Cat attacks making villagers' lives a 'misery'

Injury to arm caused by Shiny the cat
Image caption Paula Burton said she was badly bruised by an attack from Shiny

A group of villagers have said their lives have been made a "misery" by a tom cat that has attacked humans and animals over the past two years.

They said the cat, known as Shiny, had repeatedly attacked local pets and even sunk his teeth and claws into humans.

One resident of Little Treviscoe, Cornwall, required antibiotics after being attacked in June.

But Shiny's owners said the cat had recently been neutered and was "completely safe".

The group of residents said police and RSPCA had been contacted about the incidents, which included the cat "launching" himself at them, attaching himself to their arms, legs and hands and scratching their doors.

The police and RSPCA are yet to comment.

Carol Ballsdon says Shiny "went for me" over the weekend, several months after it had attacked her 90-year-old mother in the village.

"She had a large skin tear down the arm, which we had to dress every day for about three weeks, and two big puncture wounds on the back of her leg," Ms Ballsdon said.

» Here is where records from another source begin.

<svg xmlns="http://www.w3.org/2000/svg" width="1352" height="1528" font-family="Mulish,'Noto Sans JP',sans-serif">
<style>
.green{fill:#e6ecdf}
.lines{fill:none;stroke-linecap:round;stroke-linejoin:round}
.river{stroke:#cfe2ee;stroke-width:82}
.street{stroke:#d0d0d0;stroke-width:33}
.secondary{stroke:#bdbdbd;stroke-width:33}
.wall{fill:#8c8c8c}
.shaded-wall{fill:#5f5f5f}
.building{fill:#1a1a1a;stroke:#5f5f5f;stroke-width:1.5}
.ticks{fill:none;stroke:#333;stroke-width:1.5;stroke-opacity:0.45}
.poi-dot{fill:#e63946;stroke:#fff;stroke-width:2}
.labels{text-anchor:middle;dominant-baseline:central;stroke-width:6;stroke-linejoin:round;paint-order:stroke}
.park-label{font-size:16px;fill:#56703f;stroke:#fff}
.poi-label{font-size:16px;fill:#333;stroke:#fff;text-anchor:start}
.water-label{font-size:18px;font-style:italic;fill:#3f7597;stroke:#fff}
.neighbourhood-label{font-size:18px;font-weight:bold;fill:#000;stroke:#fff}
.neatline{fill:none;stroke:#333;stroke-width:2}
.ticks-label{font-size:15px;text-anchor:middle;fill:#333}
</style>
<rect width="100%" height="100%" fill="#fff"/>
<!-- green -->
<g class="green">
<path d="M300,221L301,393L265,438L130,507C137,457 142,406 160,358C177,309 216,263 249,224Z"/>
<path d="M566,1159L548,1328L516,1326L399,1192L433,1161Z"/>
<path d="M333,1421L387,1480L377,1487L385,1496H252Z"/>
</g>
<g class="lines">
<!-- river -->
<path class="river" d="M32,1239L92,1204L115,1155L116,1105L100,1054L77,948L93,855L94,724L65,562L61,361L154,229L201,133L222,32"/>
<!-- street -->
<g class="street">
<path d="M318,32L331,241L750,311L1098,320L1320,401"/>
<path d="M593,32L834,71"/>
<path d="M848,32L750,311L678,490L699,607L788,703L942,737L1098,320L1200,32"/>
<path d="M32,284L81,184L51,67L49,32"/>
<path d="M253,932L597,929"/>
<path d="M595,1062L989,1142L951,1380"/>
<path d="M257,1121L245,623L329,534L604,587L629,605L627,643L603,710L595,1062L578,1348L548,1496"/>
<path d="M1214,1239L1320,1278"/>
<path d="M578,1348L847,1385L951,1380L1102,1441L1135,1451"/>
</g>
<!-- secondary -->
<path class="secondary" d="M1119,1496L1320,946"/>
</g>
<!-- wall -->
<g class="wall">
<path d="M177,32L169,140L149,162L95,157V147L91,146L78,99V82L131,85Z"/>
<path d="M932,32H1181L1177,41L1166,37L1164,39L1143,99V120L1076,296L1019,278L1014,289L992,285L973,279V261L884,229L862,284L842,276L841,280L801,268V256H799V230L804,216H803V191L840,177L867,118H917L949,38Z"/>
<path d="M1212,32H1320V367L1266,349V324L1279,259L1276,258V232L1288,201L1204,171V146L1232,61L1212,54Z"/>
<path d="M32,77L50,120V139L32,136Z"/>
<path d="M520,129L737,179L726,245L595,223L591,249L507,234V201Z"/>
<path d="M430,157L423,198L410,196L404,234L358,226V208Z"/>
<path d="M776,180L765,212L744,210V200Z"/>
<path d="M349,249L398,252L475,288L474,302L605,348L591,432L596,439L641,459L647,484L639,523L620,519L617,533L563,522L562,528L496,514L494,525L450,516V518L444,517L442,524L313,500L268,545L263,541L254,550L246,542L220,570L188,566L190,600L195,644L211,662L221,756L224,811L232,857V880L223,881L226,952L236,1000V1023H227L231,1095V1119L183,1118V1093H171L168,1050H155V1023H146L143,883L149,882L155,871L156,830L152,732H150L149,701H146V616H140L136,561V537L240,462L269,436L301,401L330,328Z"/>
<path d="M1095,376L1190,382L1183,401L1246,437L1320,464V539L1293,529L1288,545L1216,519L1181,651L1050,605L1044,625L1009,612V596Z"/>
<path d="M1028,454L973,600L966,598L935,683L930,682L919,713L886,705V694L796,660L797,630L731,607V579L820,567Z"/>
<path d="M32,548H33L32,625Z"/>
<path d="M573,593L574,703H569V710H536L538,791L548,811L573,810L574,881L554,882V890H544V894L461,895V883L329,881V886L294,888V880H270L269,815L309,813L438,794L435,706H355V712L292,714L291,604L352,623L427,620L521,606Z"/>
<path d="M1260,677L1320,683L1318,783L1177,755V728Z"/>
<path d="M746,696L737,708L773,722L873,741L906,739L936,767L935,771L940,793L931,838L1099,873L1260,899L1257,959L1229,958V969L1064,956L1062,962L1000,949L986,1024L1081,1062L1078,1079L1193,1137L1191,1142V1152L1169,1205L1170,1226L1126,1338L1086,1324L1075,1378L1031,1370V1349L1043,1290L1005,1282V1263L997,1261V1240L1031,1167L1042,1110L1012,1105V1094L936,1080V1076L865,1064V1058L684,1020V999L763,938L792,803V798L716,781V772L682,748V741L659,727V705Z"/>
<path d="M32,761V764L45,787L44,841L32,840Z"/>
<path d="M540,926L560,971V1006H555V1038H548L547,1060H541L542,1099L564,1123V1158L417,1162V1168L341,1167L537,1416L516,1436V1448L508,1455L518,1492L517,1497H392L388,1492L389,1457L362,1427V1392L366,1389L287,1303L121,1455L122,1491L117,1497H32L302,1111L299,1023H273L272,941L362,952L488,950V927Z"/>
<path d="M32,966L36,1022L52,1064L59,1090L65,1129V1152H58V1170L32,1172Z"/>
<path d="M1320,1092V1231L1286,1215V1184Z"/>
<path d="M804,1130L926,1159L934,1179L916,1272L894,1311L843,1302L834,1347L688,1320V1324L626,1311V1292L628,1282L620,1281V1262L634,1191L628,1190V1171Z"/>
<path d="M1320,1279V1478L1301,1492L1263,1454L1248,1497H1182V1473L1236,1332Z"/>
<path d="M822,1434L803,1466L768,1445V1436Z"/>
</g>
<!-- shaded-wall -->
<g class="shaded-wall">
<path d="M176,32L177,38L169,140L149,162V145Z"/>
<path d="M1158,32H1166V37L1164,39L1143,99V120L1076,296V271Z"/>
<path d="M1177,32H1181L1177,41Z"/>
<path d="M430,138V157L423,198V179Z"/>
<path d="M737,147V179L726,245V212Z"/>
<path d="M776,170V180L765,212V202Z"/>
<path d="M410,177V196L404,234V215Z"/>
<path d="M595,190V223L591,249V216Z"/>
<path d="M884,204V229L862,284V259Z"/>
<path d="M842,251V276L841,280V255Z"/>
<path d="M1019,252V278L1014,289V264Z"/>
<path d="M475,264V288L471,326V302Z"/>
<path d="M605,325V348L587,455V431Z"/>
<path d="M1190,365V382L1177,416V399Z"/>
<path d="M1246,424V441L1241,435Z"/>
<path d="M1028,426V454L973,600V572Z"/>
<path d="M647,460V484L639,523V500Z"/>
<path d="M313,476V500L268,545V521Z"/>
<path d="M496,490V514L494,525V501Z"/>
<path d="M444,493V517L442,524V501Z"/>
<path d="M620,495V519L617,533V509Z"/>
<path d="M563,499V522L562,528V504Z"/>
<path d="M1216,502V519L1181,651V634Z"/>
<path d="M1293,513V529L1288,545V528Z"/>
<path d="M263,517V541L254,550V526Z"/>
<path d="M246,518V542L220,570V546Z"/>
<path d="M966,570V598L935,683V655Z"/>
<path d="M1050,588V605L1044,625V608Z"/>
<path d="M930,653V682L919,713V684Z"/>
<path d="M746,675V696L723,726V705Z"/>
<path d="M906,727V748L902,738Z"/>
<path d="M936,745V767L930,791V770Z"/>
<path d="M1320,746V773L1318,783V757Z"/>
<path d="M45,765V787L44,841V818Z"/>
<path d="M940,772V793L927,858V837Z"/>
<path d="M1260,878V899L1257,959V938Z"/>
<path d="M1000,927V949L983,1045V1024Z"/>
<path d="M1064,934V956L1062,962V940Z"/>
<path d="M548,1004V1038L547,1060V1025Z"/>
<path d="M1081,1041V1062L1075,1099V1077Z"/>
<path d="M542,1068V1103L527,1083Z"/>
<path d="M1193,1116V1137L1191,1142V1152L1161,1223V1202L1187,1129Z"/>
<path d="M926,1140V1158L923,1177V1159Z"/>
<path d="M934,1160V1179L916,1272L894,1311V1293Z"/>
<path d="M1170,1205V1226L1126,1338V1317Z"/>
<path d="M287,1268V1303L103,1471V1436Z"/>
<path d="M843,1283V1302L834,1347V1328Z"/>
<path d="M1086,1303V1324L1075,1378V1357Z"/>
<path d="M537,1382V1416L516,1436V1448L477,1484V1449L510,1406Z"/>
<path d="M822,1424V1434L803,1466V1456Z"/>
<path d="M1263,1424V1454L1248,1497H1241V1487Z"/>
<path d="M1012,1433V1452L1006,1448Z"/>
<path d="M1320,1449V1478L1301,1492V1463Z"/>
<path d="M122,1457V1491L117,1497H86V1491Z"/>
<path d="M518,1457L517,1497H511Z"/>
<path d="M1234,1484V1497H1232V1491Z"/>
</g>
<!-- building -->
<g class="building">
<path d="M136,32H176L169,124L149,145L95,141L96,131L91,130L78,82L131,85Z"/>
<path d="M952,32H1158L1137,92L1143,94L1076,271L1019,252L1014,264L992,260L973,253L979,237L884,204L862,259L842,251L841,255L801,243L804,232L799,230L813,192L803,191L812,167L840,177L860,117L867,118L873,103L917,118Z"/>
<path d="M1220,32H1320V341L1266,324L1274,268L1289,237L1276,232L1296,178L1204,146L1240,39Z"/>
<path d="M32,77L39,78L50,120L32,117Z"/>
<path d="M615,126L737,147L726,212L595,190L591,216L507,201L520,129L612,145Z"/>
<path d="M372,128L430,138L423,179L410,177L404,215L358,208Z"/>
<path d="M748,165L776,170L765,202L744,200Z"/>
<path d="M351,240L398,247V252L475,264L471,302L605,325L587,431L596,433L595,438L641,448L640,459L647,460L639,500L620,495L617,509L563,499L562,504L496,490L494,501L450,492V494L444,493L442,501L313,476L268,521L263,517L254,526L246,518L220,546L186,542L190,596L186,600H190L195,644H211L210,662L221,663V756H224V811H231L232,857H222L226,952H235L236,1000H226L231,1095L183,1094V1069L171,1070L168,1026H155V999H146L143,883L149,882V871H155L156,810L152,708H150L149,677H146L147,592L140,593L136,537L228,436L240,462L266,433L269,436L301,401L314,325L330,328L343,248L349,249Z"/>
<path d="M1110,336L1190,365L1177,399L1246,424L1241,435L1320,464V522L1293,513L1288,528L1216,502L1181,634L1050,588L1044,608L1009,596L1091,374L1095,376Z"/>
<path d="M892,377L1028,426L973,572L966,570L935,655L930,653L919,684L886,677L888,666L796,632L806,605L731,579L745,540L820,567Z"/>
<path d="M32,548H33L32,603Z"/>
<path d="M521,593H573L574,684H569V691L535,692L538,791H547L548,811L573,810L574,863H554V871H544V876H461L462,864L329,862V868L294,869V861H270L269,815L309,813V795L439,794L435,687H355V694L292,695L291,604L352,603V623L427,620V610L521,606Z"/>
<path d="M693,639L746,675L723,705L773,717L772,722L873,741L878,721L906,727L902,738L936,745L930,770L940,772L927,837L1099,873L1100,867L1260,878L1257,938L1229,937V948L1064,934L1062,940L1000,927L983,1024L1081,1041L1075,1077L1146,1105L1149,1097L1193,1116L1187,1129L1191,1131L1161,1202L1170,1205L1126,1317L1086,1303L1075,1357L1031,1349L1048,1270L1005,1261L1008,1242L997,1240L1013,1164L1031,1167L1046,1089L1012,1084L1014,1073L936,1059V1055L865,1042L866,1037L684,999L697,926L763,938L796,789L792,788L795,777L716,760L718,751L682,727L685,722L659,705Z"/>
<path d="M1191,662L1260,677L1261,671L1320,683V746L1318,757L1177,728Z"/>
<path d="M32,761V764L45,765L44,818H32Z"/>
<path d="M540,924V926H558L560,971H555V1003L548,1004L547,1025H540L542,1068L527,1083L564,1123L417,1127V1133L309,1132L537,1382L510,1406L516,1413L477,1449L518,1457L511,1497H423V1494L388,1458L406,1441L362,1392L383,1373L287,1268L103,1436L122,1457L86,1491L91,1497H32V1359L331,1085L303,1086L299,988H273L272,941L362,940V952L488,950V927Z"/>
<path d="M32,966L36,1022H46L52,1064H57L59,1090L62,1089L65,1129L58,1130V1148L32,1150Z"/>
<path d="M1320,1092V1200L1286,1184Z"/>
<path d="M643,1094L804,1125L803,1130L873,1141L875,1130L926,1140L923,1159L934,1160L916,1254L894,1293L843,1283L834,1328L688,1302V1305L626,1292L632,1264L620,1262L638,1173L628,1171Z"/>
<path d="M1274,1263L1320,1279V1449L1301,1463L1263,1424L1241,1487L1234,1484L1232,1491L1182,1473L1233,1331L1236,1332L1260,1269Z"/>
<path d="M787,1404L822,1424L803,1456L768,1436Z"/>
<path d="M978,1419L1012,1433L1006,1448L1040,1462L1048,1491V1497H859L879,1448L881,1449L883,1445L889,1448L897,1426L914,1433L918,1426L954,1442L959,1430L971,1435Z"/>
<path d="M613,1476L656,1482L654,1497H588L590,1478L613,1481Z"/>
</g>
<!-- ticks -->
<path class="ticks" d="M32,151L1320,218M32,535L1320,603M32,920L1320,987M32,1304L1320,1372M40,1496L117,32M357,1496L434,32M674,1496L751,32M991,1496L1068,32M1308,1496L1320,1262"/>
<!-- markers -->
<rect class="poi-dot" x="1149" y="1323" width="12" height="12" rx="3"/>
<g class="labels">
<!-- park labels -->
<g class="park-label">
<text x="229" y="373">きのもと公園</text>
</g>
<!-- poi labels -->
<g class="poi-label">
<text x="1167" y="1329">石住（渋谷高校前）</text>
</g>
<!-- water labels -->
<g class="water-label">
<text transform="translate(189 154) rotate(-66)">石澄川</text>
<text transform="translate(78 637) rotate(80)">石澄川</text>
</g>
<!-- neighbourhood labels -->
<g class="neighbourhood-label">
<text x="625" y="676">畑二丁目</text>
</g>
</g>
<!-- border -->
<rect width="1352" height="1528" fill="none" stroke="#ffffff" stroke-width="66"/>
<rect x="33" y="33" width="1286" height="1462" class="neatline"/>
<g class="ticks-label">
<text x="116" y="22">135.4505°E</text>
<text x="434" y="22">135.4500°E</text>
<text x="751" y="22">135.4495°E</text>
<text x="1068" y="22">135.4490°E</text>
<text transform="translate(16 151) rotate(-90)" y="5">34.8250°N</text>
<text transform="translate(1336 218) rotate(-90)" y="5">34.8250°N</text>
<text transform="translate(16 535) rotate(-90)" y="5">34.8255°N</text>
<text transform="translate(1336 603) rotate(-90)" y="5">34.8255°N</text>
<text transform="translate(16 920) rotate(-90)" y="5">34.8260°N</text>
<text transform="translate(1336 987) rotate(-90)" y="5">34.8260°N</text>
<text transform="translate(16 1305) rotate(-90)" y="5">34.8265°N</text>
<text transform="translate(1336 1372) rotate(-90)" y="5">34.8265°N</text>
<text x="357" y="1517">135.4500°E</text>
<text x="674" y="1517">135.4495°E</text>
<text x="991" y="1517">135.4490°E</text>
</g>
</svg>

"It is just four sets of claws and a set of teeth coming at you."

'Changed character'

Paula Burton said she had to have antibiotics after the cat scratched her.

"The policeman has been out a few times, but there is nothing he can do legally, and the cat is still at large and carrying on much as before," she said.

Julia Terry said her cats had been attacked three times and she had to take extreme measures to defend herself.

"Twice when I've gone out to get my cat, it has then attacked me," she said.

"It launched off the fence, it attached onto my arm, so I was out the front, waving my arm around.

"I had to throw hot tea over it, it was the only way other than bashing it against the wall to get it off my arm."

Shiny's owners declined to be interviewed but told BBC Radio Cornwall that despite visits from the police and RSPCA officers no charges had been laid and no enforcement action had been taken.

They said since being neutered three months ago, Shiny had been a changed character, who was "completely safe" around their youngest child.

Ruth Geech, who lives next door, said: "We personally don't have a problem with him, we've never had a problem with him."